Various aspects of data were considered and the assessment confirmed that:
- there are a number of areas where Jersey has adequate systems and controls in place to mitigate the risks of being used as a conduit for terrorist financing; and
- there are areas where additional focus and action is required to both test and strengthen existing controls and further develop understanding.
Overall, the report concludes that there is a medium low risk of Jersey being used as a conduit for terrorist financing.
In order to determine if this rating could be lower, Jersey will need to conduct more work in a number of areas to fully understand the risk it faces from terrorist financing.
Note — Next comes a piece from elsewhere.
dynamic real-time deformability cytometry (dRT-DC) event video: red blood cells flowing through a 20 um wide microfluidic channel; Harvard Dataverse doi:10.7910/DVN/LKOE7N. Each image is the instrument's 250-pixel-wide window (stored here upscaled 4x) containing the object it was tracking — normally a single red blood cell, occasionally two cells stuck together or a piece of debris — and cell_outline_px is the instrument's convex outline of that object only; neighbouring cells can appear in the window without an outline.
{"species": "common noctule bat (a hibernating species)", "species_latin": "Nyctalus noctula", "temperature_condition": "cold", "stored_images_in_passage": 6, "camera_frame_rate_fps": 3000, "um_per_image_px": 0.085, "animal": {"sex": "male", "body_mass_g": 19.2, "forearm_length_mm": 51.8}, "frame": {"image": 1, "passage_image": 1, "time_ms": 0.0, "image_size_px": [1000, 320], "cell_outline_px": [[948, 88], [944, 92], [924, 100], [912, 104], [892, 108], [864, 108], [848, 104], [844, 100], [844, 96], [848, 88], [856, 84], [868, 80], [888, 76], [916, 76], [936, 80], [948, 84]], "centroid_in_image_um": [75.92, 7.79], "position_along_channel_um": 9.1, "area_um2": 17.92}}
This will particularly involve data collection (which will be required to support a lower rating) and analysis concerning:
- the transfer of funds to target jurisdictions (jurisdictions at heightened risk of being involved in terrorist financing)
- the activities of legal entities incorporated in Jersey in target jurisdictions
- the activities of not-for-profit organisations (NPOs) and charities from Jersey in target jurisdictions
- the compliance with preventative measures of the regulated sector and their associated understanding of terrorist financing risk
Jersey must look to conduct a further risk assessment of NPOs that are at higher risk of being involved in terrorist financing and also conduct a risk assessment of how virtual asset service providers (VASPs) operating in or from within Jersey might be exposed to terrorist financing risk.
Jersey must also look to further develop terrorist financing understanding and capacity across the public and private sector and ensure it develops a more robust skills base to identify, investigate and supervise compliance with terrorist financing requirements.
The UK is a close partner jurisdiction where authorities have significantly greater terrorist financing expertise – Jersey should look for ways to enhance existing arrangements with the UK to assist in identifying any terrorist financing with a link to Jersey and successfully investigating it. Overall, the island should look to utilise the wider skills base in relation to TF that is available in the UK which could be of benefit to Jersey.
The Government of Jersey has undertaken to revise the risk assessment addressing the further work required and initial recommended actions by the end of 2022.